GOAL OF THE EXERCISE: Nothing in the entries may be dropped: restate them word for word.

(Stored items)
Start of Block

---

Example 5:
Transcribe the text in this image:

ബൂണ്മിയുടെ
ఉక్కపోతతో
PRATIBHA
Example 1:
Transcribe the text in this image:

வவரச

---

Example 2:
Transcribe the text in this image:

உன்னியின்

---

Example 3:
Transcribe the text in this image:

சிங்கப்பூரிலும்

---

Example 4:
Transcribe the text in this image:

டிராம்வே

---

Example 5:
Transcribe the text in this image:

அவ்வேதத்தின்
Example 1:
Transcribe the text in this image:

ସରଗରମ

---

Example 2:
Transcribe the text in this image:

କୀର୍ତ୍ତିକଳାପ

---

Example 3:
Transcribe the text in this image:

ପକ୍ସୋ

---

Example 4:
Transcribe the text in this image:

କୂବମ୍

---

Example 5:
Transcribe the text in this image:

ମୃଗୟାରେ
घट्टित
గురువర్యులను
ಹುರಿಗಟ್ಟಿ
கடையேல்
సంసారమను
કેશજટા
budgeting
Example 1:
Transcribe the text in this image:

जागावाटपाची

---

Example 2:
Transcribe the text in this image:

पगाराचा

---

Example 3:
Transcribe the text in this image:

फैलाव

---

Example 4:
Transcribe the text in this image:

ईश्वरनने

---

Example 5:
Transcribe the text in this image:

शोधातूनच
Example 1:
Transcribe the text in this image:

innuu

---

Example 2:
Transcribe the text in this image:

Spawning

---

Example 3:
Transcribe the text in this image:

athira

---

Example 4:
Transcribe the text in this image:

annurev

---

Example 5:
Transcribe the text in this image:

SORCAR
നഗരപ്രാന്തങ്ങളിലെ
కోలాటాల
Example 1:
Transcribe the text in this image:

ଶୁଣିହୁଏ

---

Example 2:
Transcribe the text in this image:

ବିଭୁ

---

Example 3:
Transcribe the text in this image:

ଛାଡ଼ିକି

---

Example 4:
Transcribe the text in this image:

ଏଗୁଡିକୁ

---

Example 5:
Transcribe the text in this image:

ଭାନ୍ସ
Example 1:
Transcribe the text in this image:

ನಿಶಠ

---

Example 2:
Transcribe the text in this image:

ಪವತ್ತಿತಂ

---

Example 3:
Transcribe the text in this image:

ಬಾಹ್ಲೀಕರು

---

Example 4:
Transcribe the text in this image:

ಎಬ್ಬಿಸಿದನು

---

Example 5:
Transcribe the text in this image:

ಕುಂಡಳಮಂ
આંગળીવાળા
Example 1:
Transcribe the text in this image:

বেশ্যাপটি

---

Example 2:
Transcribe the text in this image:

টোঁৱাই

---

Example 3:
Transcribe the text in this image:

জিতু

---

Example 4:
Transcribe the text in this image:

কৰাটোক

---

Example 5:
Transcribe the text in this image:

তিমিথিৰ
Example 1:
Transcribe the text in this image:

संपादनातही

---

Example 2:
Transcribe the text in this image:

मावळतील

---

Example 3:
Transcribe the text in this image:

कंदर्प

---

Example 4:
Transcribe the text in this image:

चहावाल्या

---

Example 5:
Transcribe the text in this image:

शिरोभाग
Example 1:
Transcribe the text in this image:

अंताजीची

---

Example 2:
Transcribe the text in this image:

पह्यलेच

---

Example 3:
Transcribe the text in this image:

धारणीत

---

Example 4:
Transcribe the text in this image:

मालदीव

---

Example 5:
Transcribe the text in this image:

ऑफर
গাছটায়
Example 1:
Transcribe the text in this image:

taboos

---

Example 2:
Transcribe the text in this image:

End of Block

PROBLEM SOLUTION:
---

Example 5:
Transcribe the text in this image:

ബൂണ്മിയുടെ
ఉక్కపోతతో
PRATIBHA
Example 1:
Transcribe the text in this image:

வவரச

---

Example 2:
Transcribe the text in this image:

உன்னியின்

---

Example 3:
Transcribe the text in this image:

சிங்கப்பூரிலும்

---

Example 4:
Transcribe the text in this image:

டிராம்வே

---

Example 5:
Transcribe the text in this image:

அவ்வேதத்தின்
Example 1:
Transcribe the text in this image:

ସରଗରମ

---

Example 2:
Transcribe the text in this image:

କୀର୍ତ୍ତିକଳାପ

---

Example 3:
Transcribe the text in this image:

ପକ୍ସୋ

---

Example 4:
Transcribe the text in this image:

କୂବମ୍

---

Example 5:
Transcribe the text in this image:

ମୃଗୟାରେ
घट्टित
గురువర్యులను
ಹುರಿಗಟ್ಟಿ
கடையேல்
సంసారమను
કેશજટા
budgeting
Example 1:
Transcribe the text in this image:

जागावाटपाची

---

Example 2:
Transcribe the text in this image:

पगाराचा

---

Example 3:
Transcribe the text in this image:

फैलाव

---

Example 4:
Transcribe the text in this image:

ईश्वरनने

---

Example 5:
Transcribe the text in this image:

शोधातूनच
Example 1:
Transcribe the text in this image:

innuu

---

Example 2:
Transcribe the text in this image:

Spawning

---

Example 3:
Transcribe the text in this image:

athira

---

Example 4:
Transcribe the text in this image:

annurev

---

Example 5:
Transcribe the text in this image:

SORCAR
നഗരപ്രാന്തങ്ങളിലെ
కోలాటాల
Example 1:
Transcribe the text in this image:

ଶୁଣିହୁଏ

---

Example 2:
Transcribe the text in this image:

ବିଭୁ

---

Example 3:
Transcribe the text in this image:

ଛାଡ଼ିକି

---

Example 4:
Transcribe the text in this image:

ଏଗୁଡିକୁ

---

Example 5:
Transcribe the text in this image:

ଭାନ୍ସ
Example 1:
Transcribe the text in this image:

ನಿಶಠ

---

Example 2:
Transcribe the text in this image:

ಪವತ್ತಿತಂ

---

Example 3:
Transcribe the text in this image:

ಬಾಹ್ಲೀಕರು

---

Example 4:
Transcribe the text in this image:

ಎಬ್ಬಿಸಿದನು

---

Example 5:
Transcribe the text in this image:

ಕುಂಡಳಮಂ
આંગળીવાળા
Example 1:
Transcribe the text in this image:

বেশ্যাপটি

---

Example 2:
Transcribe the text in this image:

টোঁৱাই

---

Example 3:
Transcribe the text in this image:

জিতু

---

Example 4:
Transcribe the text in this image:

কৰাটোক

---

Example 5:
Transcribe the text in this image:

তিমিথিৰ
Example 1:
Transcribe the text in this image:

संपादनातही

---

Example 2:
Transcribe the text in this image:

मावळतील

---

Example 3:
Transcribe the text in this image:

कंदर्प

---

Example 4:
Transcribe the text in this image:

चहावाल्या

---

Example 5:
Transcribe the text in this image:

शिरोभाग
Example 1:
Transcribe the text in this image:

अंताजीची

---

Example 2:
Transcribe the text in this image:

पह्यलेच

---

Example 3:
Transcribe the text in this image:

धारणीत

---

Example 4:
Transcribe the text in this image:

मालदीव

---

Example 5:
Transcribe the text in this image:

ऑफर
গাছটায়
Example 1:
Transcribe the text in this image:

taboos

---

Example 2:
Transcribe the text in this image:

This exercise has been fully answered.